(re-run)
Lake Tahoe has had record-breaking snowfall this year. Snow is falling so fast that the ski resorts have had to close some days because of the chance of avalanches. When was the last time Tahoe has seen twenty-five feet of snow in one month?
I am not a meteorologist, but one equally snowy year comes to mind. That would be 172 years ago. In the spring of 1846 the Donner party headed to California from Illinois. The group of 89 people, led by the elder Donner brothers and their young families, included many families and many single men. The Donner party traveled with other western-bound families along the Oregon Trail but split off in September from the main group to take the Hastings cut-off. Unfortunately they didn’t find the actual cut-off and ended up carving a new road in the wilderness that slowed them down for a month.
The Donner party might have still made it except for the fact that they had to get over the Sierra Nevada mountain range before winter set in. An early October storm stopped them in their tracks. They had no choice but to turn back and set up camp in a sheltered spot for the winter.
The families with oxen were in the best shape. The animals were exhausted, and there was no more food to feed them. They were eaten one at a time. The young children were in danger of starving to death, but the single men were the first to die. Storm after storm battered the group, which had settled in two camps. One of the Donner brothers had gashed his hand while repairing a wagon, so the two Donner families and some single men camped away from the main group.
“Why didn’t they just go back to Reno?” someone asked me.
Uh, it was 1846.
Reno did not exist. The closest settlement was Sutter’s Fort in what is now Sacramento, an unreachable place on the other side of the Sierra Nevada mountains.
November, December, and January brought more snow, the highest level of snow to date. You can see the monument at the Donner Summit museum.
The city folk in the party didn’t know how to hunt of even fish for food. They resorted to chewing on ox hides and boiling anything they could find.
As more and more people died, the families were desperate. Who’s to say we wouldn’t have done the same to save our children, to save ourselves?
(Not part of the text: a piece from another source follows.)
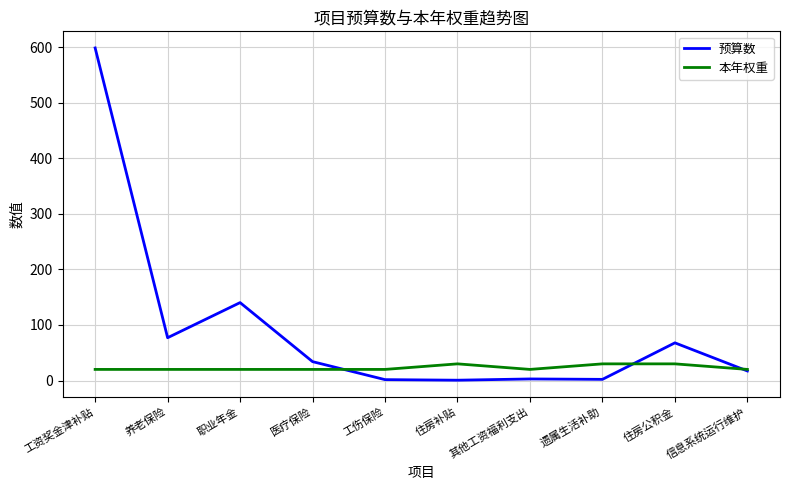

Which series has the widest spread of values?

预算数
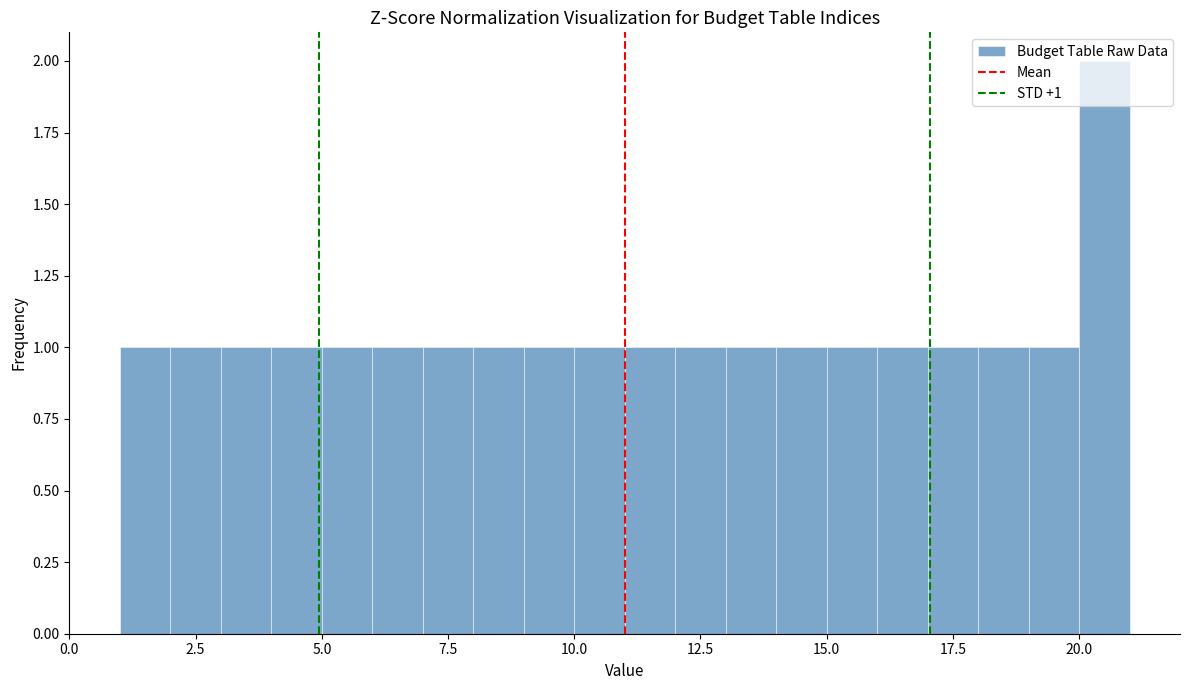

Around what value on the x-axis is the tallest bar? Give the approximate position of its centre, as read against the axis.

20.5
Rescue parties finally arrived in late February on account of one man being banished from the party. James Reed made it to Sutter’s Fort and told others about the group left behind, including his wife and four children. But the rescue party didn’t find eighty-nine people to save. Only half of the original group made it through the winter.
A Facebook friend commented the other day that Tahoe was having a bad winter, and I made a comment that we are having a Donner Party winter. She replied that Donner Pass was clear this week. In 1846 there was no place labeled Donner Pass, and there were no snowplows to clear it. Finding the pass back then was impossible once it snowed. The group was made up of the blind leading the blind.
The original wagon train the Donner Party had split off from to take the Hastings cut-off all arrived safely at Sutter’s Fort before the first snow.
The Donner Party has been made fun of in history, but the reality was tragic. Men, children and a few women lost their lives. The Breen family with the oxen all survived. The Reed family, taken in by the Breens after James Reed was banished, all survived.
Not everyone turned cannibal, but it was less of a choice and more of a necessity for some.
The Donner brothers and their devoted wives died. The Donner children were sent on to Sutter’s Fort with the rescuers and survived.
This winter’s snowfall rivals the snows of 1846.
In Spanish, sierra nevada means snow-covered saws. It is the name of the mountain range of 500 jagged peaks, the ones that stopped the Donner party in its snowy tracks.